[Opening INFORMATION GIVEN section]

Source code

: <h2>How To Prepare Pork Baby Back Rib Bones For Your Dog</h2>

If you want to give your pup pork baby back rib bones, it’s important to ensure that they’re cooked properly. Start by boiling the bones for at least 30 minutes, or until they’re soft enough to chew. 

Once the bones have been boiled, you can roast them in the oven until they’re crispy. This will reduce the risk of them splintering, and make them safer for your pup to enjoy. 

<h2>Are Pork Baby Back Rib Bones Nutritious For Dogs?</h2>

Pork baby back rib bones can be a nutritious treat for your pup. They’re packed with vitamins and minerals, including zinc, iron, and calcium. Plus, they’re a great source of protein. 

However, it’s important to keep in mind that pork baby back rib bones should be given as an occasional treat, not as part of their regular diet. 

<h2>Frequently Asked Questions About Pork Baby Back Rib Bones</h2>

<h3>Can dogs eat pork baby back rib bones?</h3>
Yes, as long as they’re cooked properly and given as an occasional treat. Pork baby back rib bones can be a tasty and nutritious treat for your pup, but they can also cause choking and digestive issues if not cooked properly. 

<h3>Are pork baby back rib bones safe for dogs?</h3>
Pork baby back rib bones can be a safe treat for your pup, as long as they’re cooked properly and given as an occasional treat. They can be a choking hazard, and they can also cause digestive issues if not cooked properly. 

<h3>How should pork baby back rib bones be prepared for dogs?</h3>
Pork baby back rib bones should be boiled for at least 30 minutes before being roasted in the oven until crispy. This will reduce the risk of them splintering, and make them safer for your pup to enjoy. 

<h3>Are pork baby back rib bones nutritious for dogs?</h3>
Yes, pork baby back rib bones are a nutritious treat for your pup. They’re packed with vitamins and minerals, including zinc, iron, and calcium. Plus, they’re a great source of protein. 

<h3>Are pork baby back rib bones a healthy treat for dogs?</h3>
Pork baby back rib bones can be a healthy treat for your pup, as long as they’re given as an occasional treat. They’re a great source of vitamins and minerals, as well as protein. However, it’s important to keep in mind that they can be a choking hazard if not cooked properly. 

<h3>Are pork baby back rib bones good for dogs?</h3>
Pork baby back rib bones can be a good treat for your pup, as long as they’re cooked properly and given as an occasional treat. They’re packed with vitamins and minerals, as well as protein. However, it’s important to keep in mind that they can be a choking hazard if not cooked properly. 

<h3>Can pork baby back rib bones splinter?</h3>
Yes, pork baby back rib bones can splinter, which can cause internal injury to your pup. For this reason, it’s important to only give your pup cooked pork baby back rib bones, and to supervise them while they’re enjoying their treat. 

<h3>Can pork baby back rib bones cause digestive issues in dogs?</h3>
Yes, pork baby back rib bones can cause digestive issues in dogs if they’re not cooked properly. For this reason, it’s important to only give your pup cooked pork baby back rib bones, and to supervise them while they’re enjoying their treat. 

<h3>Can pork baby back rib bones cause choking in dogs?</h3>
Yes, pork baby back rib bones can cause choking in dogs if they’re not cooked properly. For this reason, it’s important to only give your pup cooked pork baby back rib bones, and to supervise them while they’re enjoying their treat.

[Closing INFORMATION GIVEN section]

▸ **WHAT IS BEING ASKED**:
Whenever a line in the entries holds the word "healthy", copy that line.

▸ **SOLUTION TO THE EXERCISE**:
<h3>Are pork baby back rib bones a healthy treat for dogs?</h3>
Pork baby back rib bones can be a healthy treat for your pup, as long as they’re given as an occasional treat. They’re a great source of vitamins and minerals, as well as protein. However, it’s important to keep in mind that they can be a choking hazard if not cooked properly. 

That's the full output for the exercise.